La responsabilidad del arquitecto

En Boletín informativo (Fundación cultural COAM)nº6, octubre 1992

En momentos en que nuestra organización corporativa está en revisión y se juzga conveniente la competencia abierta y libre en el ejercicio de la arquitectura, es necesario hacer comprender que esta competencia, de la que soy partidario, debe dirigirse hacia la calidad y eficacia del servicio, no hacia una rebaja a la puja de honorarios. Es preciso hacer comprender que un porcentaje de un 7 a un 8 % para arquitecto y aparejador, por un trabajo que incluye proyecto completo con estructura, instalaciones, mediciones y valoraciones, más dirección y liquidación de la obra, no son altos, sino más bajos de lo que sería preciso para un trabajo medianamente bien hecho. Convendría también hacer saber, con cifras, que en países de nuestro entorno, donde existe una competencia más libre, la suma total de honorarios que gravan el coste de la obra es considerablemente mayor. Por ello pensar que con una competencia de honorarios a la baja se resuelve el problema de abaratar la construcción es un espejismo falaz.

Soy partidario, como digo, de una competencia libre y abierta, prueba de ello es que a lo largo de mi vida profesional me he presentado a más de cien concursos; pero me interesa una competencia noble hacia la calidad y el debate cultural, no una mezquina rebaja de honorarios.

Pero además de estas consideraciones dirigidas a la sociedad en su conjunto, se hace precisa una reflexión de los arquitectos hacia su propio interior: Una severa autocrítica.

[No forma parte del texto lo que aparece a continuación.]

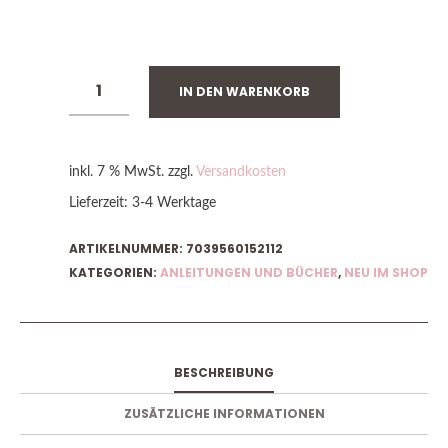
VORRÄTIG
IN DEN WARENKORB
inkl. 7 % MwSt.
zzgl.
Versandkosten
Lieferzeit:
3-4 Werktage
ARTIKELNUMMER:
7039560152112
KATEGORIEN:
ANLEITUNGEN UND BÜCHER
,
NEU IM SHOP
BESCHREIBUNG
ZUSÄTZLICHE INFORMATIONEN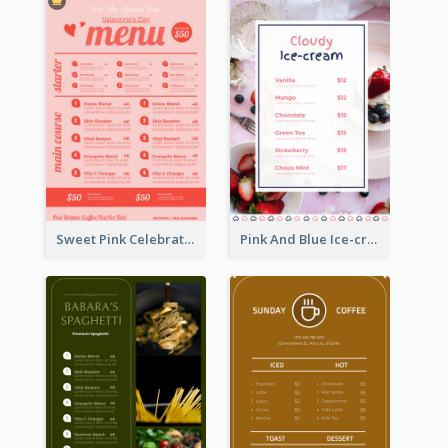
Sweet Pink Celebration Menu Template Design
Pink And Blue Ice-cream Photo Dessert Menu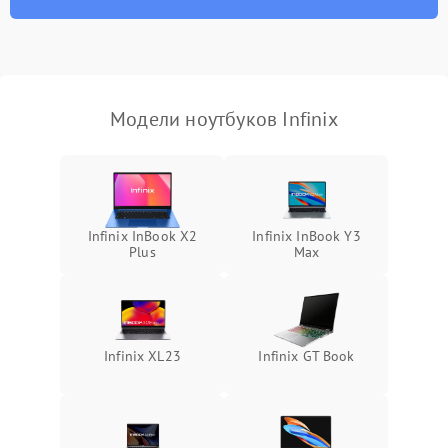
износа термопасты или
2500 ₽
Подробнее →
неисправности кулера
Выход из строя SSD или
HDD: медленная загрузка,
3000 ₽
Подробнее →
ошибки чтения,
пропадание диска
Модели ноутбуков Infinix
Неисправность
оперативной памяти:
2000 ₽
Подробнее →
вылеты приложений,
синие экраны
Infinix InBook X2
Infinix InBook Y3
Plus
Max
Проблемы Wi‑Fi или
2500 ₽
Подробнее →
Bluetooth модулей
Infinix XL23
Infinix GT Book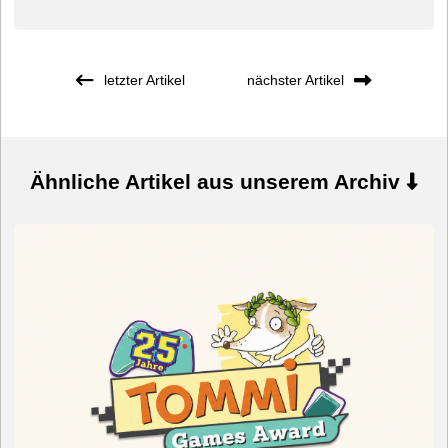
letzter Artikel
nächster Artikel
Ähnliche Artikel aus unserem Archiv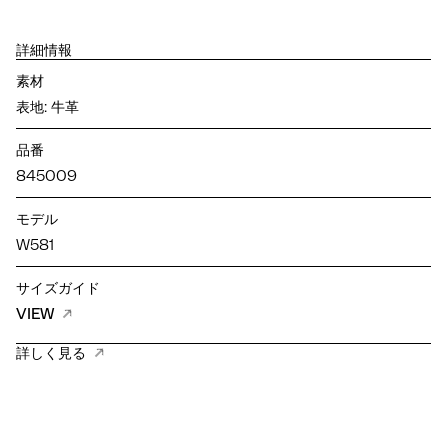
詳細情報
素材
表地: 牛革
品番
845009
モデル
W581
サイズガイド
VIEW
詳しく見る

Debemos empezar por entender que aunque la arquitectura es un Arte, una de las tres Nobles Artes, el arquitecto no es un artista libre, ni un “diletani filosófico”; en último término es un técnico al que se encomiendan recursos siempre escasos y su deber es darles el mejor y más eficaz empleo.

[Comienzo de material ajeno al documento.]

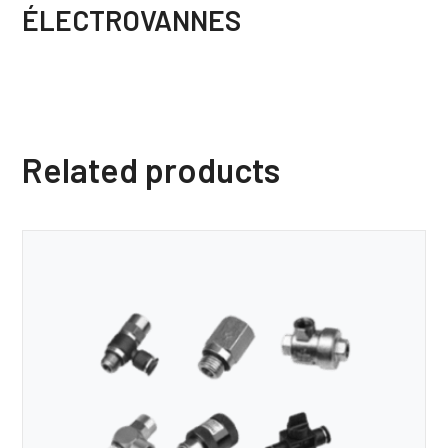
ÉLECTROVANNES
Related products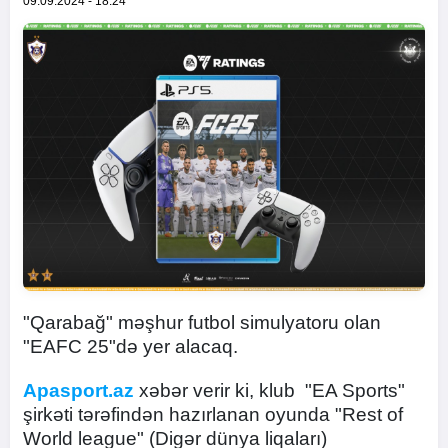
09.09.2024 - 18:24
"Qarabağ" məşhur futbol simulyatoru olan
"EAFC 25"də yer alacaq.
Apasport.az
xəbər verir ki, klub "EA Sports"
şirkəti tərəfindən hazırlanan oyunda "Rest of
World league" (Digər dünya liqaları)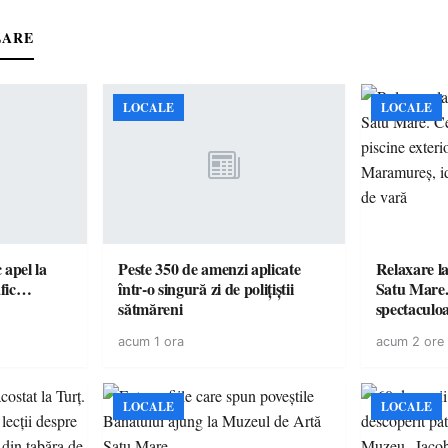
LARE
LOCALE
LOCALE
c apel la
Peste 350 de amenzi aplicate
Relaxare la
te în trafic…
într-o singură zi de polițiștii
Satu Mare.
sătmăreni
spectaculoa
cu cazare di
acum 1 ora
acum 2 ore
pentru o e
LOCALE
LOCALE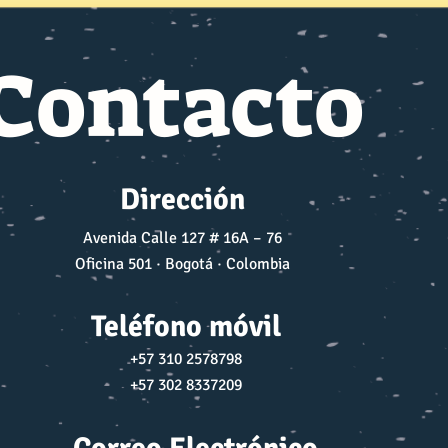
REDEFINE RUTAS
MARÍTIMAS
Contacto
Dirección
Avenida Calle 127 # 16A – 76
Oficina 501 · Bogotá · Colombia
Teléfono móvil
+57 310 2578798
+57 302 8337209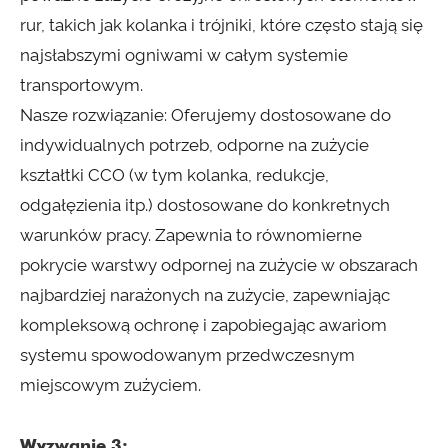
rur, takich jak kolanka i trójniki, które często stają się
najsłabszymi ogniwami w całym systemie
transportowym.
Nasze rozwiązanie: Oferujemy dostosowane do
indywidualnych potrzeb, odporne na zużycie
kształtki CCO (w tym kolanka, redukcje,
odgałęzienia itp.) dostosowane do konkretnych
warunków pracy. Zapewnia to równomierne
pokrycie warstwy odpornej na zużycie w obszarach
najbardziej narażonych na zużycie, zapewniając
kompleksową ochronę i zapobiegając awariom
systemu spowodowanym przedwczesnym
miejscowym zużyciem.
Wyzwanie 3:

En modo alguno esto excluye el arte y la aspiración y voluntad estética, que es la esencia misma de la arquitectura, pero limita los términos en que la profesión debe ser ejercida. En ese sentido la arquitectura no es un arte libre.

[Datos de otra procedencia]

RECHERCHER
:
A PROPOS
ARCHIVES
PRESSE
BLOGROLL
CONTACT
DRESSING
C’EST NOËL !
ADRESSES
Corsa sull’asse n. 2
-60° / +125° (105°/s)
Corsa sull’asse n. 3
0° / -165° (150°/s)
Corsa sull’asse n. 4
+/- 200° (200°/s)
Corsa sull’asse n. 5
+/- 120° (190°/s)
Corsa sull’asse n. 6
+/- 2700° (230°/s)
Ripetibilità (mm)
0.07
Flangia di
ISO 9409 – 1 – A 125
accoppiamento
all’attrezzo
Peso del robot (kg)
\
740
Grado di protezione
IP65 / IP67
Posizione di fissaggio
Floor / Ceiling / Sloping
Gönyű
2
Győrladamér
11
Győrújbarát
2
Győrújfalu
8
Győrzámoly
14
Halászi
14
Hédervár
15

Siempre he pensado que el arquitecto – como decíamos – debe dar empleo a los recursos que se le encomiendan con economía y arte.

Sin embargo, existe entre los arquitectos y la sociedad una brecha que se hace cada vez más ancha y profunda. Por primera vez en su larga historia existe una total falta de entendimiento entre la arquitectura “culta” avalada por la crítica y difundida por revistas, y el sentimiento general de la sociedad, absolutamente desorientada.

Arquitectos de “élite”, revistas de arquitectura y crítica, tienden a crear un círculo cada vez más cerrado y excluyente, reservado a minorías iniciadas y selectas, absolutamente indiferentes a las necesidades reales y el sentimiento general del hombre de la calle. Así la brecha de incomprensión se hace cada vez más infranqueable.

Hay una gran dosis de frivolidad a nivel internacional. He oído decir a un arquitecto muy influyente y de moda entre las vanguardias, que para él una obra que tuviera valor gratificante y de utilidad, dejaba de ser arquitectura.

Hemos de asumir nuestra responsabilidad; frente a un mundo en el que domina la pobreza, existen países ricos y dentro de ellos capas sociales muy ricas; ambiente en el que se producen refinamientos culturales y también caldo de cultivo del capricho y la frivolidad. Su poder de seducción es grande, ellos imponen las modas, pero en muchos casos sus productos son novedosos productos de lujo, difícilmente generalizables, que encuentran, sin embargo, una amplia y fácil difusión, ofreciéndose como el último aroma de una “alta y sofisticada cultura”, y su influencia se propaga con la rapidez del fuego hasta los últimos rincones, siendo especialmente sensibles las Escuelas de Arquitectura. Son modas efímeras que se suceden fugazmente, pero la desorientación y los estragos que producen son duraderos.

Ya dijo quien tenía autoridad para ello, que no es posible inventar una nueva arquitectura todos los lunes.

A lo largo de la historia siempre existió una coherencia y entendimiento entre la arquitectura y la sociedad de su tiempo. Los templos griegos, las catedrales góticas, los grandes edificios y trazados del renacimiento o del barroco, los palacios neoclásicos… eran obras admiradas y sentidas como propias, y contra lo que podría esperarse de sociedades más estratificadas, la permeabilidad y comunicación entre sus distintas capas producía un rico trasvase de influencias recíprocas, un encuentro de gran vitalidad creadora entre lo culto y lo popular.

Hoy esto no existe. El club de la “alta cultura” arquitectónica es un club muy restringido y aislado, y la arquitectura se escinde en dos mundos separados: La arquitectura “culta” cada vez más distante, y la arquitectura comercial e inculta – sin entrecomillar – hecha exclusivamente con fines de lucro.

En medio, la tierra de nadie; el campo difícil en que deben situarse los verdaderos arquitectos.